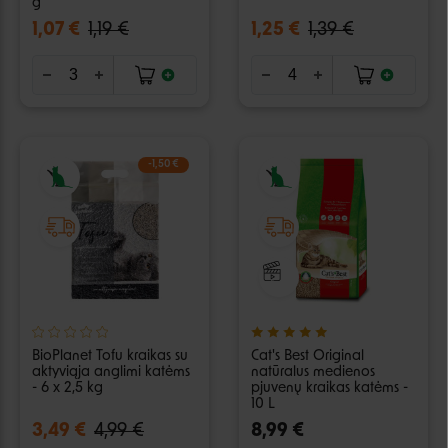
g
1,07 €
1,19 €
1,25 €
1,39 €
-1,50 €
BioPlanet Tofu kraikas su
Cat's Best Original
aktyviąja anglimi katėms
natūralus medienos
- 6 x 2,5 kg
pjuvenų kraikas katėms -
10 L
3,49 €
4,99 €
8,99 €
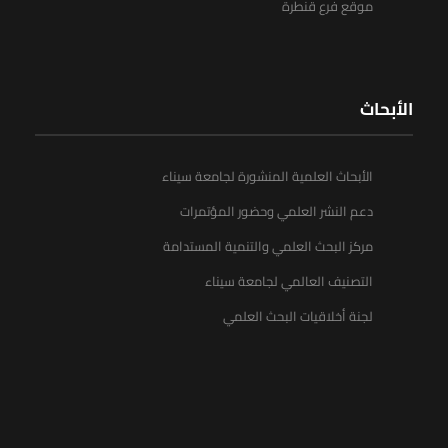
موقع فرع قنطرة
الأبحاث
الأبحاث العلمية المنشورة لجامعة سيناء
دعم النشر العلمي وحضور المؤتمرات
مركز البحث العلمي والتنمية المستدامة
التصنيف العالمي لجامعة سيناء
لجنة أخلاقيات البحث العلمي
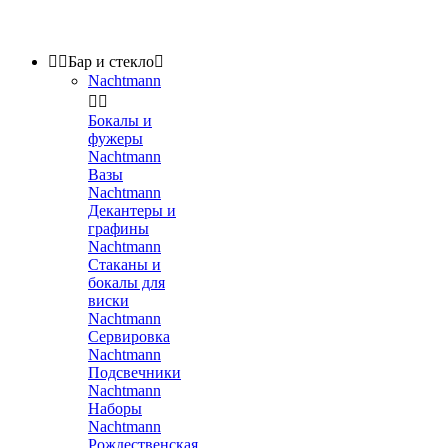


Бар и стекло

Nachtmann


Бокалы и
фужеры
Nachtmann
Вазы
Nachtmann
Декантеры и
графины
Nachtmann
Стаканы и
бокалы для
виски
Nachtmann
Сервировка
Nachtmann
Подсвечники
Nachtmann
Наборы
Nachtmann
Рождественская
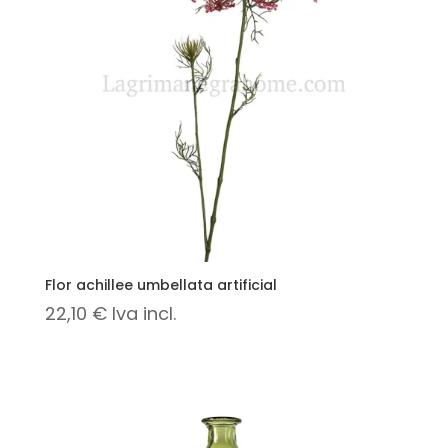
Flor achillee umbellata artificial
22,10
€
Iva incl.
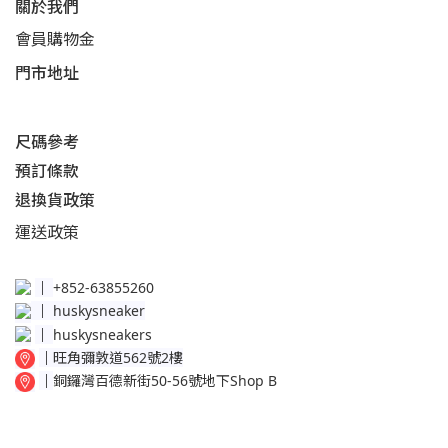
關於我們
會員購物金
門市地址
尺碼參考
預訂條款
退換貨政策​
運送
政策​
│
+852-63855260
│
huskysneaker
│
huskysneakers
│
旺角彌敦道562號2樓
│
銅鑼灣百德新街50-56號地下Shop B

^^^^^^^^

### EXERCISE REQUIREMENTS
Copy out all the data without changing anything, and drop the pictures.

### SOLVED PROBLEM
g
1,07 €
1,19 €
1,25 €
1,39 €
-1,50 €
BioPlanet Tofu kraikas su
Cat's Best Original
aktyviąja anglimi katėms
natūralus medienos
- 6 x 2,5 kg
pjuvenų kraikas katėms -
10 L
3,49 €
4,99 €
8,99 €
موقع فرع قنطرة
الأبحاث
الأبحاث العلمية المنشورة لجامعة سيناء
دعم النشر العلمي وحضور المؤتمرات
مركز البحث العلمي والتنمية المستدامة
التصنيف العالمي لجامعة سيناء
لجنة أخلاقيات البحث العلمي


Бар и стекло

Nachtmann


Бокалы и
фужеры
Nachtmann
Вазы
Nachtmann
Декантеры и
графины
Nachtmann
Стаканы и
бокалы для
виски
Nachtmann
Сервировка
Nachtmann
Подсвечники
Nachtmann
Наборы
Nachtmann
Рождественская
Flor achillee umbellata artificial
22,10
€
Iva incl.
關於我們
會員購物金
門市地址
尺碼參考
預訂條款
退換貨政策​
運送
政策​
│
+852-63855260
│
huskysneaker
│
huskysneakers
│
旺角彌敦道562號2樓
│
銅鑼灣百德新街50-56號地下Shop B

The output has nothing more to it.